**Passage:**
--

It should also be observed that this statute, in addition to the powers already referred to, authorized the corporation to cause assessments to be made upon private property claimed to be benefited, without any provision for notice to the owners, and to exercise the right of eminent domain in such way as to leave the sections conferring these powers open to very grave objections. By chapter 257 of the Laws of 1875 the legislature repealed all those sections of the act which conferred the power to carry on its operations of draining and re-claiming, and to acquire the title to the lands under water, or to levy assessments, or exercise the power of eminent domain, together with the amendatory act of 1869. This legislation did not in terms extinguish the corporation, but it was completely shorn of all its powers and franchises, and nothing was left but a mere skeleton with corporate life. The title of this repealing act, after referring to the provisions repealed, states that it was also for the re-payment of moneys paid into the state treasury, but the only direct provision on that subject which appears in the body of the act, is one which empowered the commissioners of the land office "to examine any claim for damages of said company founded on amounts actually expended and liabilities actually incurred under said act and to report thereon to the next legislature." This legislation evidently put an end to all the operations of the company. The officers and managers themselves seemed to have been appalled at the extravagant magnitude of the grant under the acts which had been repealed, as they made no question in the courts as to the right to recall it.

--

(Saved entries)
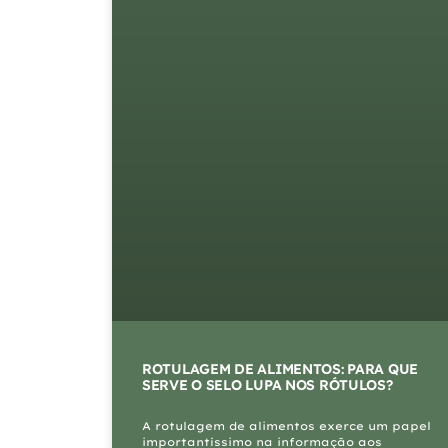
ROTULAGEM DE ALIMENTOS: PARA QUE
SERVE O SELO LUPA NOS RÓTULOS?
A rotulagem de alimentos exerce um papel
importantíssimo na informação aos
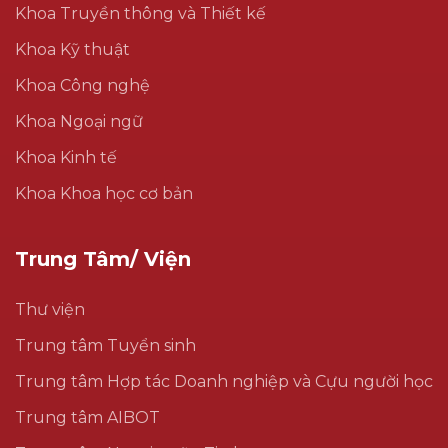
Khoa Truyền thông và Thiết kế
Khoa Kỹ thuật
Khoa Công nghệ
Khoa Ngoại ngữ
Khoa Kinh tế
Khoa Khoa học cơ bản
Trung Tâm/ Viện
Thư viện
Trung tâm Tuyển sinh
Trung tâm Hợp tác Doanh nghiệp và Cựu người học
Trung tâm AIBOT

--

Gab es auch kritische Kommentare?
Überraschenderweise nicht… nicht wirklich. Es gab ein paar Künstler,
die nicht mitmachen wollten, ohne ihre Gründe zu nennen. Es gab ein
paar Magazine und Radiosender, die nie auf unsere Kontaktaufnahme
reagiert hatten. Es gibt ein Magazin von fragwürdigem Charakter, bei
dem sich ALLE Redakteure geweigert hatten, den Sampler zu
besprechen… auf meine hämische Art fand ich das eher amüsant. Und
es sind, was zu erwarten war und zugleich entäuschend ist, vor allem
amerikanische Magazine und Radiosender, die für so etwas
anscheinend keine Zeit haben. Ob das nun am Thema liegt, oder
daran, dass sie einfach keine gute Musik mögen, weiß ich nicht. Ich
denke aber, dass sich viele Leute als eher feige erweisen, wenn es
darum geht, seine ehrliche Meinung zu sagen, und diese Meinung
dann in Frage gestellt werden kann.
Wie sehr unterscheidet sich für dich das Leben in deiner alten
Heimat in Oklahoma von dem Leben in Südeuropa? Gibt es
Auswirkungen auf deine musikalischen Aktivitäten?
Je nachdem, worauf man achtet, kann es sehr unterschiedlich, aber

--

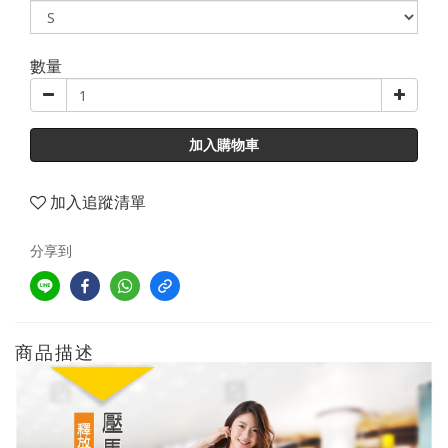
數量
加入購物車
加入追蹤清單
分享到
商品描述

--

**Exercises:**
a: Based on the passage about the repealed statute, decide whether each statement below agrees with it. Answer yes or no for each, and quote the deciding words of the passage.
(i) The 1875 act expressly extinguished the corporation.
(ii) The statute let the corporation have assessments made on private property without any provision for notice to the owners.
(iii) The officers and managers contested the repeal in the courts.
b: Retype the lines of the saved entries from the one containing "Gab es auch kritische Kommentare?" down through the one containing "Je nachdem, worauf", with both of those lines included.

**Results for each task:**
a:
(i) No: "This legislation did not in terms extinguish the corporation"
(ii) Yes: "without any provision for notice to the owners"
(iii) No: "they made no question in the courts as to the right to recall it"

b:
Gab es auch kritische Kommentare?
Überraschenderweise nicht… nicht wirklich. Es gab ein paar Künstler,
die nicht mitmachen wollten, ohne ihre Gründe zu nennen. Es gab ein
paar Magazine und Radiosender, die nie auf unsere Kontaktaufnahme
reagiert hatten. Es gibt ein Magazin von fragwürdigem Charakter, bei
dem sich ALLE Redakteure geweigert hatten, den Sampler zu
besprechen… auf meine hämische Art fand ich das eher amüsant. Und
es sind, was zu erwarten war und zugleich entäuschend ist, vor allem
amerikanische Magazine und Radiosender, die für so etwas
anscheinend keine Zeit haben. Ob das nun am Thema liegt, oder
daran, dass sie einfach keine gute Musik mögen, weiß ich nicht. Ich
denke aber, dass sich viele Leute als eher feige erweisen, wenn es
darum geht, seine ehrliche Meinung zu sagen, und diese Meinung
dann in Frage gestellt werden kann.
Wie sehr unterscheidet sich für dich das Leben in deiner alten
Heimat in Oklahoma von dem Leben in Südeuropa? Gibt es
Auswirkungen auf deine musikalischen Aktivitäten?
Je nachdem, worauf man achtet, kann es sehr unterschiedlich, aber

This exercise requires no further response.